A lone quail pecks around a cage set up in an Augusta State University classroom while three people watch its every move.
The observers give the quail a minute to acclimate, and when cued, psychology senior Callie Jowers sets off the stimuli. From a computer a few feet away, Jowers turns on a monitor above the quail’s cage showing an image of a flying hawk with a realistic squawking sound.
Jowers, graduate student Samantha Spitler and assistant professor Tadd Patton watch how the quail responds to fear. Does the bird hide in a cardboard box at the end of the cage? Does it crouch down? Does it make sounds?
By conducting behavior research on quails, Augusta State University assistant professor Tadd Patton is trying to determine how the brain processes fear from visual stimuli and whether the circuitry is a common trait across animals — even humans.
“We have a lot of research on fear in mammals, but it’s not as well-known in birds,” Patton said.
When ASU consolidates with Georgia Health Sciences University, Patton said he hopes to deepen the research into neuroscience by dissecting the quail’s brain after it is exposed to the fear stimuli to look for what proteins are secreted.
Patton has conducted the quail behavior study for two years and was the first to bring the birds to ASU.
He bought 14 eggs in 2010, hatched them under an incubator and now keeps them in cages on the first floor of Science Hall. Students walking by the quail room often wonder what the chirping sound is coming from inside, Patton said.

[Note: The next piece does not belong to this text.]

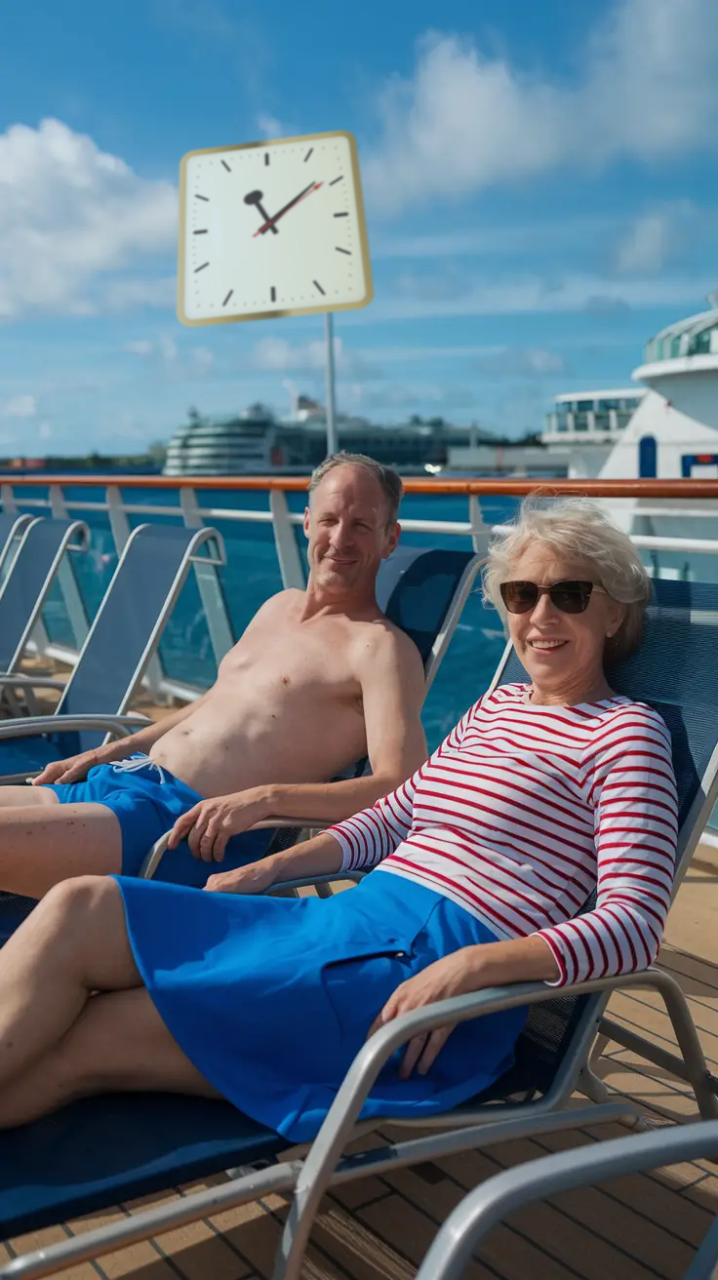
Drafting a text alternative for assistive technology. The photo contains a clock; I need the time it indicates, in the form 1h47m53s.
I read 11h08m09s
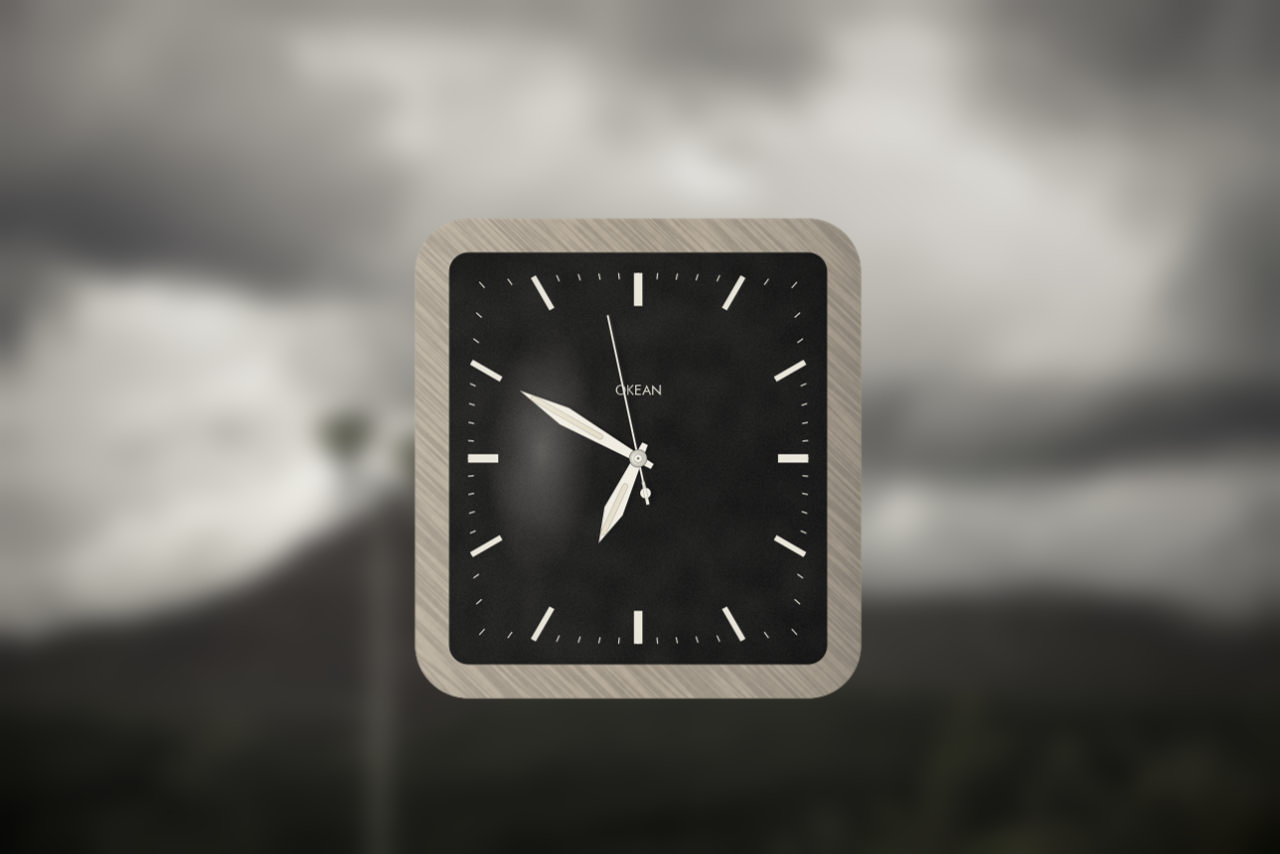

“They are really very interesting, and I really care about these birds,” he said.
As a psychology and biology student, Jowers said it’s beneficial to be able to work with the animals and learn by doing instead of just reading a textbook.
“It’s a lot better than having to sit in a classroom and take tests,” she said. “It helps us look at things from a whole different perspective.”
ASU psychology student Danielle Crethers is preparing to conduct an enrichment study on the quail by testing how living conditions impact mating.
The six-month study will also be comparable for humans, Patton said.
“It can show what kinds of enrichment help us the best,” he said. “Is it about who we’re with or living conditions, how group housing affects us? It’s all of that.”
Patton studied higher visual structures and behavioral patterns of pigeons and conducted behavioral research on Java sparrows while working at a lab in Tokyo in 2008.
While quails are less common in research, he said they are a perfect subject. They are easy to keep, don’t fly often and reproduce quickly.
Although Patton said some people misunderstand animal research and confuse his studies with those that are less humane, he said his passion for the birds makes their happiness a priority.
When he reaches into a cage to grab a quail for a behavior test, he speaks gently, knowing the birds are there to teach him.
“Come here, baby,” he says. “I know life is hard when you’re a quail.”